Study: About a third of households in Anne Arundel struggle to afford basic necessities

and Contact ReporterStaff writers

A new United Way study found that nearly 69,000 households in Anne Arundel County struggled to pay for basic needs in 2016.

The county’s $96,483 median household income is higher than the “ALICE” threshold of a family of four needing about $82,000 to comfortably meet their basic needs. But the number of households who struggle to pay for food and shelter has slightly increased in the county over a six-year period, according to the report.

The "ALICE" threshold measures the cost of living based on common needs like rent, food, transportation, child care, health care and a smartphone for each adult in the family. The “ALICE” report — which stands for a population that is Asset Limited, Income Constrained, Employed — is replicated by the United Way in 18 states, drawing on 2016 data.

The study, released Wednesday, shows that 38 percent of Maryland families cannot afford basic necessities. Half of all jobs pay less than $20 per hour, according to the analysis, with an increase in “gig” and contractual jobs contributing to less financial stability.

Franklyn Baker, president of the United Way of Central Maryland, said the study puts a spotlight on the challenges for families that have incomes above the federal poverty line but not enough money to afford the things they need.

“This really highlights that, though the economy is certainly improving, there is still a segment of our society that continues to struggle to make ends meet,” Baker said, adding that the report will spark dialogue on policy solutions, such as making the earned income tax more generous or investing more in public transportation. The organization does not endorse specific solutions.
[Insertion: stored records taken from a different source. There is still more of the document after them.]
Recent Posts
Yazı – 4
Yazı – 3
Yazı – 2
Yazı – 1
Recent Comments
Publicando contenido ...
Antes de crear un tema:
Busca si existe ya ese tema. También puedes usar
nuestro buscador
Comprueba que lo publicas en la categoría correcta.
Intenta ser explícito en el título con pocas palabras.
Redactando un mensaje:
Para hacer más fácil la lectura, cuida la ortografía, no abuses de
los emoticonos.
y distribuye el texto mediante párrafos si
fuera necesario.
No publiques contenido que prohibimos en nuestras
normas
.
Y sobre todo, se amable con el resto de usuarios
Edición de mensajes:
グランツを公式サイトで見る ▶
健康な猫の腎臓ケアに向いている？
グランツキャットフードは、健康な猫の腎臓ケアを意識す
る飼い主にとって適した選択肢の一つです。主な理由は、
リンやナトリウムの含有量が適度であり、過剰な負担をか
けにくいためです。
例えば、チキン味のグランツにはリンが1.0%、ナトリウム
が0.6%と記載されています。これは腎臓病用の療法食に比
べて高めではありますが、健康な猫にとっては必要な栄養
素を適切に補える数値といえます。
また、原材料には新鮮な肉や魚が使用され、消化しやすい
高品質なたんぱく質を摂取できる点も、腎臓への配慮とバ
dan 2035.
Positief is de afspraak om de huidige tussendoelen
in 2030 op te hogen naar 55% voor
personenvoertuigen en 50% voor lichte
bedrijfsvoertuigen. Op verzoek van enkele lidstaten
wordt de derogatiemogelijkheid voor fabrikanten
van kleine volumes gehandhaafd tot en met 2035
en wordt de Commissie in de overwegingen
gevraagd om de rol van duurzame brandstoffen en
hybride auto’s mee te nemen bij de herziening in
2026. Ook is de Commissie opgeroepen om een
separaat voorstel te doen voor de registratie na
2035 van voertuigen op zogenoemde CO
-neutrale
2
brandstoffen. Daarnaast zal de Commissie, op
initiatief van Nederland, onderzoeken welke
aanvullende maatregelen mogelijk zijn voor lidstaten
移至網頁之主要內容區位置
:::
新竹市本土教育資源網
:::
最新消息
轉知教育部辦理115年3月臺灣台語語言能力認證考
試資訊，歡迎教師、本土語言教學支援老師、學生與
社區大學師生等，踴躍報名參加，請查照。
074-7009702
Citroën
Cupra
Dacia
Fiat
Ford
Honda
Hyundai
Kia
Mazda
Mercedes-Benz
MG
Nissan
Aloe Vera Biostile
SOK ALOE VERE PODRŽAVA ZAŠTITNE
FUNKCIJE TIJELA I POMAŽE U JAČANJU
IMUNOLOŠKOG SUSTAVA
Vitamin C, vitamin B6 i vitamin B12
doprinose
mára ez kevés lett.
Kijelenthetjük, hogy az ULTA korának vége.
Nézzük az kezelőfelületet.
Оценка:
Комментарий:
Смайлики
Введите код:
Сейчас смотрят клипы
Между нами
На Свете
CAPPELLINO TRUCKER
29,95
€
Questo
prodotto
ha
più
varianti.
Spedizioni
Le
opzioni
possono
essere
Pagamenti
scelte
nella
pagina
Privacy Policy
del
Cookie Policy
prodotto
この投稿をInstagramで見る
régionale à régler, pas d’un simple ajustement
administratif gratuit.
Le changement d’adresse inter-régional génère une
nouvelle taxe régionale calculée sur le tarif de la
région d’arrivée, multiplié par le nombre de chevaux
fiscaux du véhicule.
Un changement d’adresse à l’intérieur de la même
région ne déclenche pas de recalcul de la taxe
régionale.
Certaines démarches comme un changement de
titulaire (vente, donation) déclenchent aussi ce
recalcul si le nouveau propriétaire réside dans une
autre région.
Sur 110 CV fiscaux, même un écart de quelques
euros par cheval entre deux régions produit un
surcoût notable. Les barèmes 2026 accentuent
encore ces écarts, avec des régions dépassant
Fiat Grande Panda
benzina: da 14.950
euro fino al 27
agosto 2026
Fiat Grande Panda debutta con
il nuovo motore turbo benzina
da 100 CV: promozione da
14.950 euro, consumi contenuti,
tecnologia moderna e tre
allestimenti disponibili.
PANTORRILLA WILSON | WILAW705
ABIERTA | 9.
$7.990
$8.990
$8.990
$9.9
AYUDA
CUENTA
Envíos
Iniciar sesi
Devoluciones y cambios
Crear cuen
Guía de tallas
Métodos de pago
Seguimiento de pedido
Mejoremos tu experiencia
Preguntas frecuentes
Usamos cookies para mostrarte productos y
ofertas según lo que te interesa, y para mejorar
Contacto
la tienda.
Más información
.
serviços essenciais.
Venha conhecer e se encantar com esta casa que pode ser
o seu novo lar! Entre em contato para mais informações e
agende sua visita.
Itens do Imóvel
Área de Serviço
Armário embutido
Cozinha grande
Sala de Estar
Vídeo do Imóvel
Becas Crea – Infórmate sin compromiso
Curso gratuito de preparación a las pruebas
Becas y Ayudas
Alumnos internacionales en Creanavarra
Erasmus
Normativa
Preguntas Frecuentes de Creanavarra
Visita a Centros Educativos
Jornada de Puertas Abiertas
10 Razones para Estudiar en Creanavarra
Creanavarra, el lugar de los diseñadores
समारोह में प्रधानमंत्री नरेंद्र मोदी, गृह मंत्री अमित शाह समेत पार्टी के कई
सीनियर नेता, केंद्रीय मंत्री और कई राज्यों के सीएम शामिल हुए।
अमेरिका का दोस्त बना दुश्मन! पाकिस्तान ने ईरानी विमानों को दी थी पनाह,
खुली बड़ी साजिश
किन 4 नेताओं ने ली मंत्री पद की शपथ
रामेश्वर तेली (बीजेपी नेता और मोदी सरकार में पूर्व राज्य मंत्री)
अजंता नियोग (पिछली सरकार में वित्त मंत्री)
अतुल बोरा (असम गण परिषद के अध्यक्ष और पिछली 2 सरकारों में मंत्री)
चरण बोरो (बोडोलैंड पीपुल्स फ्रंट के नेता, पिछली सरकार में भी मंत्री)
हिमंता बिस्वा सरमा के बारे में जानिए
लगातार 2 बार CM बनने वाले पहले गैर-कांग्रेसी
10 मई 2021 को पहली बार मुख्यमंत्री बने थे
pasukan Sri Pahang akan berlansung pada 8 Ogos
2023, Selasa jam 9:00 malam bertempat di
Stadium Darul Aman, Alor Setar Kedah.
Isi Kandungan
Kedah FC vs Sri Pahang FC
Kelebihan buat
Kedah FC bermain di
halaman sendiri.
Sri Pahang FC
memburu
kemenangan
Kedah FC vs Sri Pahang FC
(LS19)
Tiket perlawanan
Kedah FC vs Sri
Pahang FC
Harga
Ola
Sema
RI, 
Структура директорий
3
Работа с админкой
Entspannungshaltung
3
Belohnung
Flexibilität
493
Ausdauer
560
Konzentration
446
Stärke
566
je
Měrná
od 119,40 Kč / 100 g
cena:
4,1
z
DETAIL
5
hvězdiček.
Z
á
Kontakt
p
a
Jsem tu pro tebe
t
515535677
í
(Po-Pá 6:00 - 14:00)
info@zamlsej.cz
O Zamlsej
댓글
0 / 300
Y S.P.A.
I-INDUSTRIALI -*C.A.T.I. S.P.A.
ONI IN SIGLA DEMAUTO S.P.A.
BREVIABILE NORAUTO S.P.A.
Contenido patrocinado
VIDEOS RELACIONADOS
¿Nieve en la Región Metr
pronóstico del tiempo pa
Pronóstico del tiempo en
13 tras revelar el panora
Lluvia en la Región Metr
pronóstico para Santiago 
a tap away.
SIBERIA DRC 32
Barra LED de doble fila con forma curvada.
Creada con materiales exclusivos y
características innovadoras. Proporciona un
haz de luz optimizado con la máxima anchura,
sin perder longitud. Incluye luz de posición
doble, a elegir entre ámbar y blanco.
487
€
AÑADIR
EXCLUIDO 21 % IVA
In 2016, one out of every three households in Anne Arundel County struggled to meet their basic needs, compared to about one out of four households in 2010, according to the report.

More than half of the residents in Ferndale, Glen Burnie, Fort Meade and Brooklyn Park struggle to meet their basic needs, the report shows.

And people who are single or cohabiting with roommate or relatives — nearly half of all households in the county — are slightly more likely to be struggling financially when compared to families with children, who constitute less than one-third of all households.

The report shows that 35 percent of people who are single or cohabiting cannot meet their basic needs, compared to 31 percent of families with children. Household with residents 65 and older also struggle slightly more, with the report claiming 35 percent of those also not being able to meet basic needs.

This despite the fact the report defines a livable wage for a single adult with no children as $28,260 a year as opposed to the $82,332 total household income the report says is required for a family in Anne Arundel County to support two adults, one infant and one preschooler.

Numbers in the state vary by region. In Baltimore, 47 percent of families make less than $64,392, the amount determined to necessary to afford the bare minimum.

The survival budget for Baltimore County was $76,344, with 36 percent of households living below the threshold. It was $78,048 in Carroll County, with 27 percent below the threshold. The amount was $79,080 in Harford County and $85,800 in Howard County, with 33 percent and 26 percent of families, respectively, not earning enough to afford necessities.